Factless

I quickly realized that the LM723 was the closest thing I could easily find to fit my needs, with better regulation than the 78xx series and since I would need a pass transistor anyhow, the ~100mA limitation of the chip itself is not a concern. I will actually use the LM723C which main difference is its rated operating temperature range.

I also added two suggestions to hopefully improve the voltage regulation, first I added a zener diode based pre-regulator, which drops the input voltage from the bridge rectifier and filter capacitor to a minimal amount needed for the voltage drop of the pass transistor and LM723 regulator, which is about 3V. So I selected a 28V zener - a 1N4751 with its own pass transistor to handle the necessary current for this pre-regulator zener diode which gives roughly 1V "extra".

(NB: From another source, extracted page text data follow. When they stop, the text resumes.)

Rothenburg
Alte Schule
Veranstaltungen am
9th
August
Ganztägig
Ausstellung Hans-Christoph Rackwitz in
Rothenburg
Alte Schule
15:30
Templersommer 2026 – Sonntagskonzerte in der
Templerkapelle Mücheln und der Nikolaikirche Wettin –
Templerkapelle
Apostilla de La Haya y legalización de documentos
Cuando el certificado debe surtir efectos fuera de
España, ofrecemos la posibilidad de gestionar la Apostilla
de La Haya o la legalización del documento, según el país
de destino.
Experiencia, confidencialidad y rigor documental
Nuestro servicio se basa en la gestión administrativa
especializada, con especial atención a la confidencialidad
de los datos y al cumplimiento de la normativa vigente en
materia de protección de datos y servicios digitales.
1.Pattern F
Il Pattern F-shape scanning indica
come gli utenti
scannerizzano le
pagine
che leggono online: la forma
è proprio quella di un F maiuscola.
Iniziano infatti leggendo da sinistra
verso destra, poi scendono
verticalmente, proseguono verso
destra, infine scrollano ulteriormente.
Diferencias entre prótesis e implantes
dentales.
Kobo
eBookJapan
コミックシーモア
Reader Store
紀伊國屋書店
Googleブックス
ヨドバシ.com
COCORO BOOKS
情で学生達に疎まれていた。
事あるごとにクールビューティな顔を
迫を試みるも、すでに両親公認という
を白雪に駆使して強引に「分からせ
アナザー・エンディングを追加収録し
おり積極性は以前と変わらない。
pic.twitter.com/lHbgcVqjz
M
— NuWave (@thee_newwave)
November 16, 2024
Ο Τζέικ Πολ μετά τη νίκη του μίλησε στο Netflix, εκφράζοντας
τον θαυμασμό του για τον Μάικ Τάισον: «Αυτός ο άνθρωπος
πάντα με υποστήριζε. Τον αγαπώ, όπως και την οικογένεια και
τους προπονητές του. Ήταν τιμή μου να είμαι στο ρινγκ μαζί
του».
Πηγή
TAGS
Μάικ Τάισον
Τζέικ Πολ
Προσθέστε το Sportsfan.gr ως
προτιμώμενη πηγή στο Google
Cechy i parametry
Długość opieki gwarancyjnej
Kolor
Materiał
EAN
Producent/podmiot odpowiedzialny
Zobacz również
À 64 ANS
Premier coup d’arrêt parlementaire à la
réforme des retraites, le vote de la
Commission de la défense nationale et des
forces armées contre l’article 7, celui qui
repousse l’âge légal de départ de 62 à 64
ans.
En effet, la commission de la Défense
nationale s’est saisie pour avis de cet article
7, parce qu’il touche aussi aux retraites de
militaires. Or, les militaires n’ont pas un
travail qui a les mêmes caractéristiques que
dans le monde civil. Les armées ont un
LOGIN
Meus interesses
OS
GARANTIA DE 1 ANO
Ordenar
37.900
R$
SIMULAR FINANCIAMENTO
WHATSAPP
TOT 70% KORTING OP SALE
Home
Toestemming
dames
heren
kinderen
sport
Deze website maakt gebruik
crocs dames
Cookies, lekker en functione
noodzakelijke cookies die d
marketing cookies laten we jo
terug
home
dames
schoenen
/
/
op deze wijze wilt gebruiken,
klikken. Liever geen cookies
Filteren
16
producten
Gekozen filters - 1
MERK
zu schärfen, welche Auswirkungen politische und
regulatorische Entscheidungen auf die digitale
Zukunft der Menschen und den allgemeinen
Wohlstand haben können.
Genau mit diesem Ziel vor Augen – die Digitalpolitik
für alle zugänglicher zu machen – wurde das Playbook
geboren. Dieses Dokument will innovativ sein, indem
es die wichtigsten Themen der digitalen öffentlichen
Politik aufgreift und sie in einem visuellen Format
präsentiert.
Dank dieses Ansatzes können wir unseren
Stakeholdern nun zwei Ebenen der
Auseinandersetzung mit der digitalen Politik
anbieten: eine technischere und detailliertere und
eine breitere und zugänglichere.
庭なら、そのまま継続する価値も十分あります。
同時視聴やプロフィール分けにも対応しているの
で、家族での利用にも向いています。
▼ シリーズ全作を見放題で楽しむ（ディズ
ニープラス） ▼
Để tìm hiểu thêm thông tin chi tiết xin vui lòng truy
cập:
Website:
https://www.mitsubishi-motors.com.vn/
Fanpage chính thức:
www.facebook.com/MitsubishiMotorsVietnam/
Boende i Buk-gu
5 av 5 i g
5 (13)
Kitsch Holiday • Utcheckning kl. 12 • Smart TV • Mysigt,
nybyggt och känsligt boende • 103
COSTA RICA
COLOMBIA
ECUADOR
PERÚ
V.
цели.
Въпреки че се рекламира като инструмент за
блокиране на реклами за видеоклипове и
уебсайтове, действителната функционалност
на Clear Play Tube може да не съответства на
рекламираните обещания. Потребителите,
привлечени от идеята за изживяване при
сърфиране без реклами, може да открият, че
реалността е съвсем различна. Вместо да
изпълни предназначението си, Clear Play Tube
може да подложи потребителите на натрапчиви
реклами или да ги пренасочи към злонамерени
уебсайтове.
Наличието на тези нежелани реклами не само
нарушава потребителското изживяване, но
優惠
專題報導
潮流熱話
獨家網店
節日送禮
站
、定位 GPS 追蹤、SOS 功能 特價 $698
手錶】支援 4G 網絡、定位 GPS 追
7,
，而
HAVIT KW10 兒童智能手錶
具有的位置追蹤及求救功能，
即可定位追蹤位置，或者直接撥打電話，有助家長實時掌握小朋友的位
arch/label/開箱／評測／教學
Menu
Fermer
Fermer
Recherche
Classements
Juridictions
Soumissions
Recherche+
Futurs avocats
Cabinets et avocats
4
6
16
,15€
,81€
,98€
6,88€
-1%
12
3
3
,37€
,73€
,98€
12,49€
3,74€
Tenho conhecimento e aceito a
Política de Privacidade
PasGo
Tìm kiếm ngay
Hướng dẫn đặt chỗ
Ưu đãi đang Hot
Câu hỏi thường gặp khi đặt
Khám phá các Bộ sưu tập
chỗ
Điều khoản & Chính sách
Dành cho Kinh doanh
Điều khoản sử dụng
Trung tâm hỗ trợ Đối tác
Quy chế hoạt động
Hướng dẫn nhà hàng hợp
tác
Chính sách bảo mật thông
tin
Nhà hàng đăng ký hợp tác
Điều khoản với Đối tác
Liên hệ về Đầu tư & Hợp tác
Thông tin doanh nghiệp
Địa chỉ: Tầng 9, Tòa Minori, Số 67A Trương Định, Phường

The other thing I did was try to reduce the noise on the output of the LM723, by adding a circuit based upon an interesting article from Wenzel Associates entitled Finesse Voltage Regulator Noise! I don't remember how I found this article (maybe from the time-nuts mailing list), but I thought it was a gem. Maxim/Dallas Semi have a similar Application Note, AN3656.

The one thing I didn't add to the design was using an external shunt voltage reference, like the LM399 or cheaper LM329. It would of only required the 3/4-legged IC plus a FET as a constant current source (set with a resistor) - total cost of about $1-10 depending on which reference IC used. This would of reduces the output drift of the LM723 due to ambient temperature change, by an order of magnitude or two. I didn't add it because I could not figure out how to add the reference without messing up the non-inverting input when used with a PNP series pass transistor.

Although I didn't need it, I found the explanations for the fold-back current limiting confusing, as I could only find one equation to specify the value of two resistors...(R3, R4 in figure 6 of the National Semi LM723 datasheet)